The originally-proposed generic name Saurodectes is preoccupied by Saurodectes Rasnitsyn & Zherikhin, 2000, a fossil chewing lice known from the Early Cretaceous of Russia. Thus, an alternative generic name, Saurodektes, was proposed by Modesto et al. in 2004. The generic name combines the Greek sauros ("lizard") and dektes ("biter"). The specific name, rogersorum, honors Richard and Jenny Rogers, owners of the farm Barendskraal, for their hospitality, support, and interest in the work of the paleontologists who recovered the holotype.

In their initial description of Saurodektes in 2003, a year after O. kitchingorum was named, Modesto and colleagues proposed that "O." kitchingorum should be assigned to its own distinct genus. A 2007 paper also supported this polyphyly.

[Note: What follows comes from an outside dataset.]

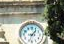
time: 1:33
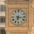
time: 6:15
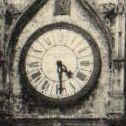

In 2020, Hamley and colleagues reassessed the validity of "Owenetta" kitchingorum in relation to the coeval Saurodektes. These authors noted that, while Modesto et al. (2003) had interpreted the two as distinct, three traits diagnostic to "O." kitchingorum can not be observed in the fragmentary S. rogersorum skull. Furthermore, one of the characters previously regarded as unique to "O." kitchingorum is also present in Barasaurus. Various traits proposed as diagnostic for S. rogersorum are also present in fossils of "O." kitchingorum. The authors concluded that "O." kitchingorum and S. rogersorum are effectively indistinguishable. Since "O." kitchingorum is significantly distinct from O. rubidgei, the type species of Owenetta, and thus not referable to this genus, the authors transferred it to the genus Saurodektes. However, since it is identical to S. rogersorum and "O." kitchingorum was named first (and has priority as a name over the former), the authors created the new combination Saurodektes kitchingorum for this material, then becoming the only valid species of that genus. In other words, S. rogersorum is a junior synonym of "O." (now S.) kitchingorum.